Reproduce everything in the passage on Borotice from "- • Total: 416" down to "about 400 inhabitants.", substituting "residents" for each occurrence of "inhabitants".

┌─ Document excerpt

Population (2026-01-01)
- • Total: 416
- • Density: 21.9/km^{2} (56.6/sq mi)
- Time zone: UTC+1 (CET)
- • Summer (DST): UTC+2 (CEST)
- Postal codes: 262 03, 262 15, 263 01
- Website: www.obecborotice.cz

= Borotice (Příbram District) =

Borotice is a municipality and village in Příbram District in the Central Bohemian Region of the Czech Republic. It has about 400 inhabitants.

==Administrative division==
Borotice consists of five municipal parts (in brackets population according to the 2021 census):

- Borotice (144)
- Čelina (111)
- Cholín (25)
- Dražetice (83)
- Hubenov (71)

==Etymology==
The name is derived from the personal name Borot or Borota, meaning "the village of Borot's/Borota's people".

==Geography==
Borotice is located about 20 km east of Příbram and 35 km south of Prague. It lies in the Benešov Uplands. The highest point is are the hills Čihadlo and Pod skálou, both at 528 m above sea level. The southeastern municipal border is formed by the Slapy Reservoir, built on the Vltava River.

└─
┌─ Dataset section

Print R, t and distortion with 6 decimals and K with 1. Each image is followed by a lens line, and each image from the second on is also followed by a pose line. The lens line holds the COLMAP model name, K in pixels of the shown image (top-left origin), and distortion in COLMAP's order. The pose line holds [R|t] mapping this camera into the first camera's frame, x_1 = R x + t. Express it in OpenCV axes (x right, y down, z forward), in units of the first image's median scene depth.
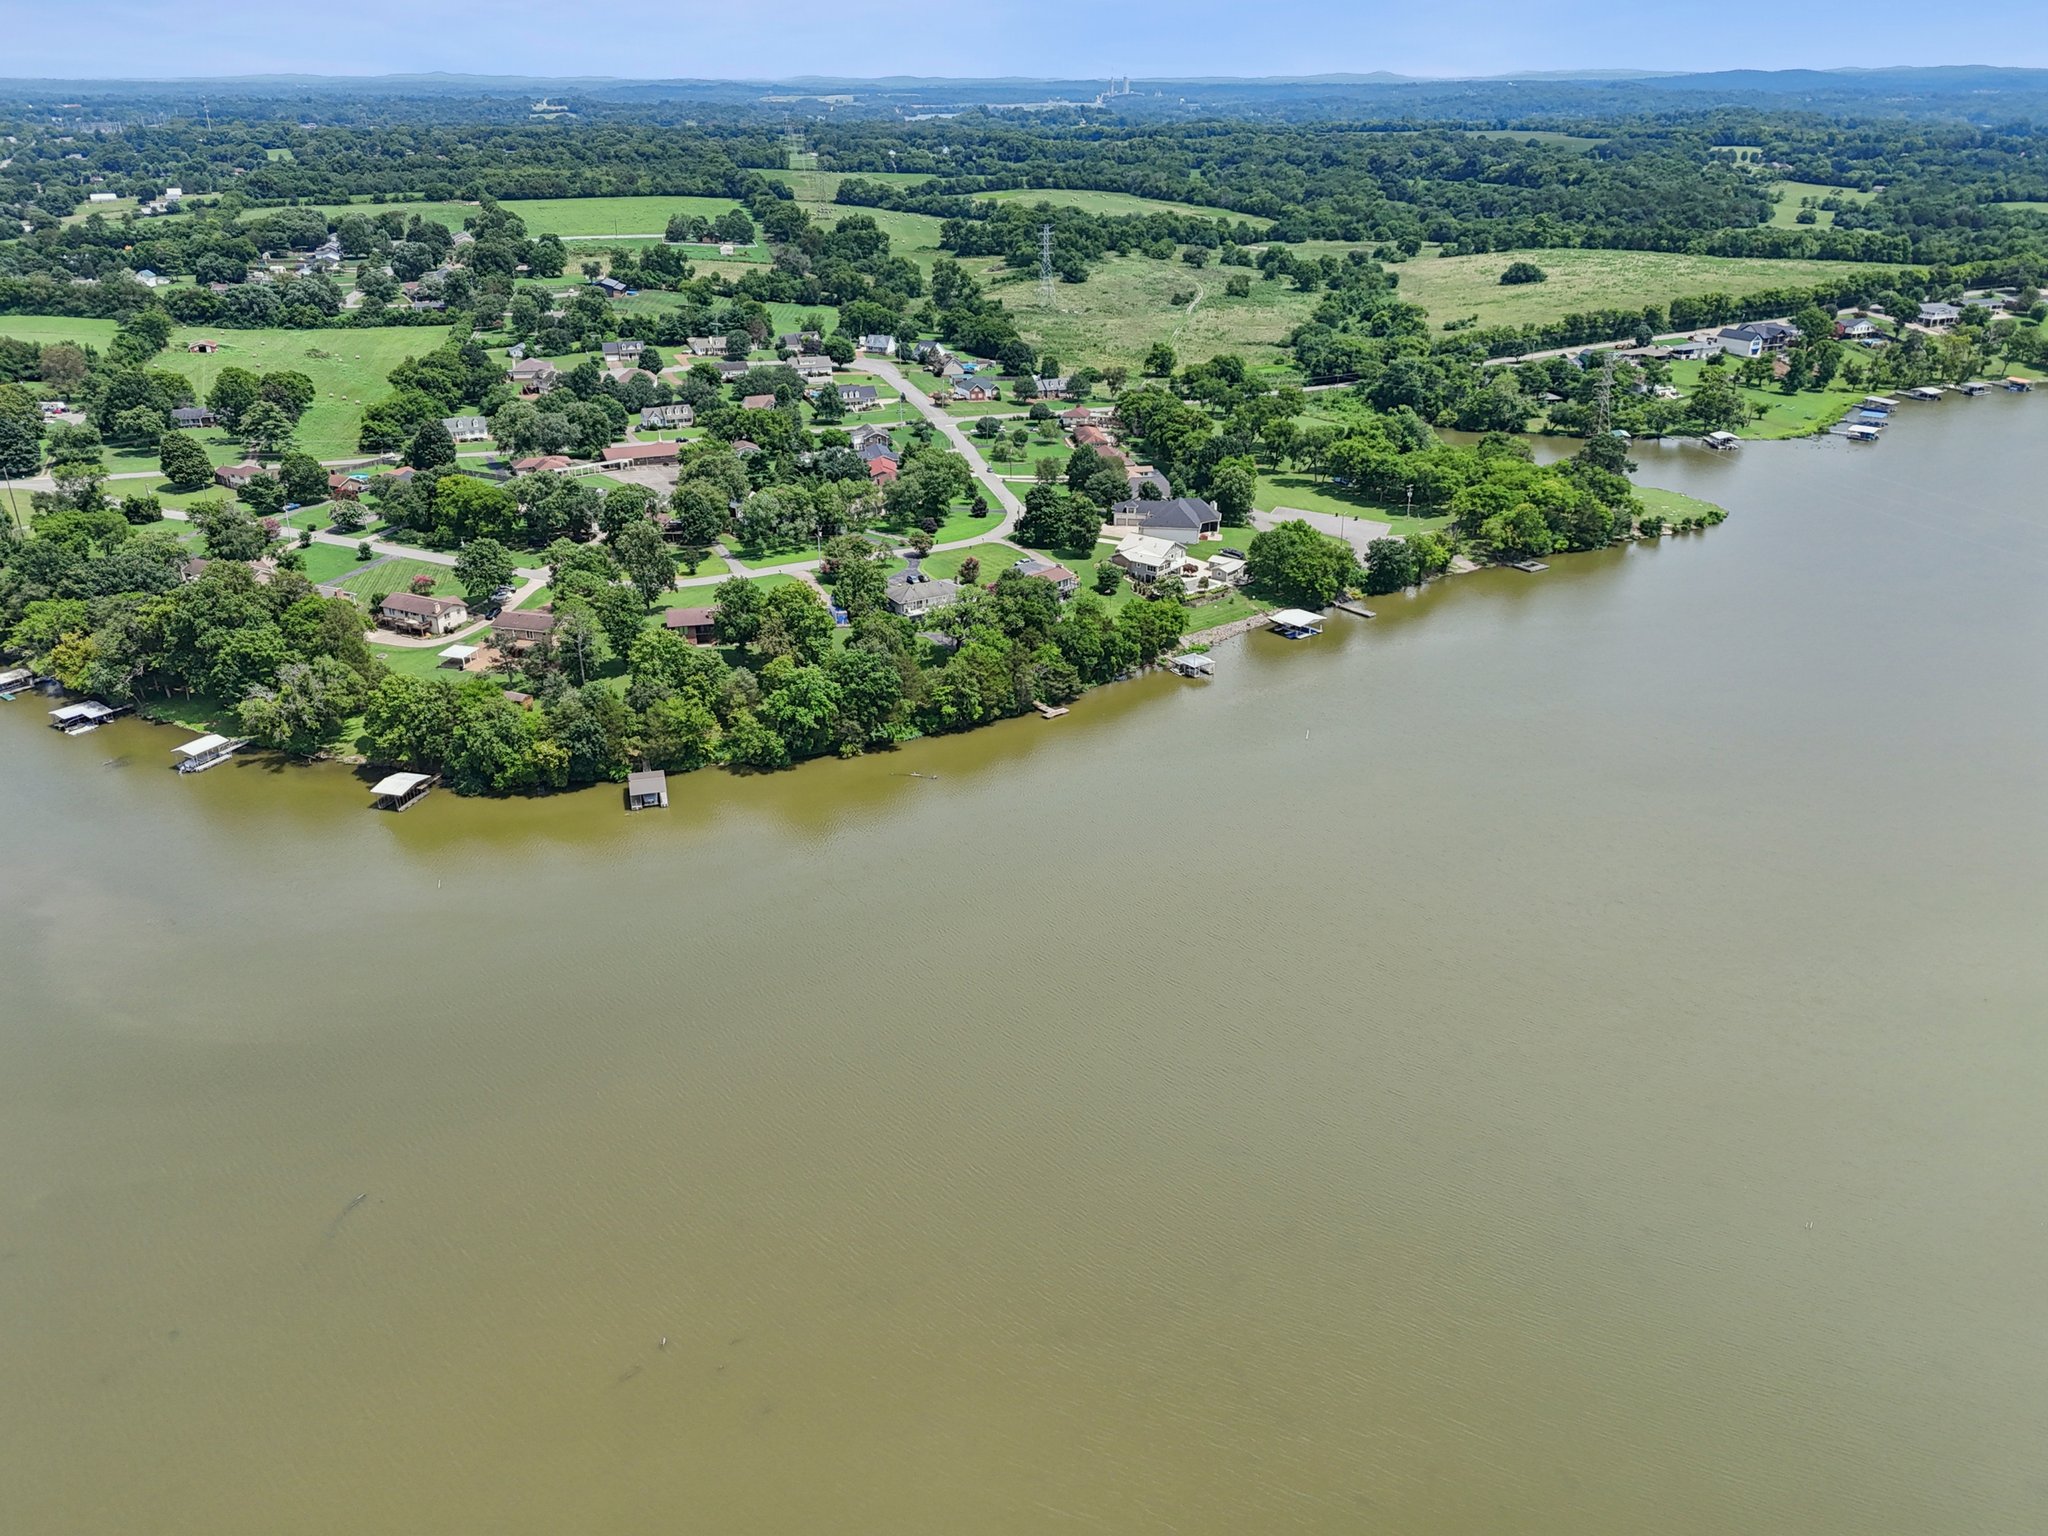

└─

Result of the task
- • Total: 416
- • Density: 21.9/km^{2} (56.6/sq mi)
- Time zone: UTC+1 (CET)
- • Summer (DST): UTC+2 (CEST)
- Postal codes: 262 03, 262 15, 263 01
- Website: www.obecborotice.cz

= Borotice (Příbram District) =

Borotice is a municipality and village in Příbram District in the Central Bohemian Region of the Czech Republic. It has about 400 residents.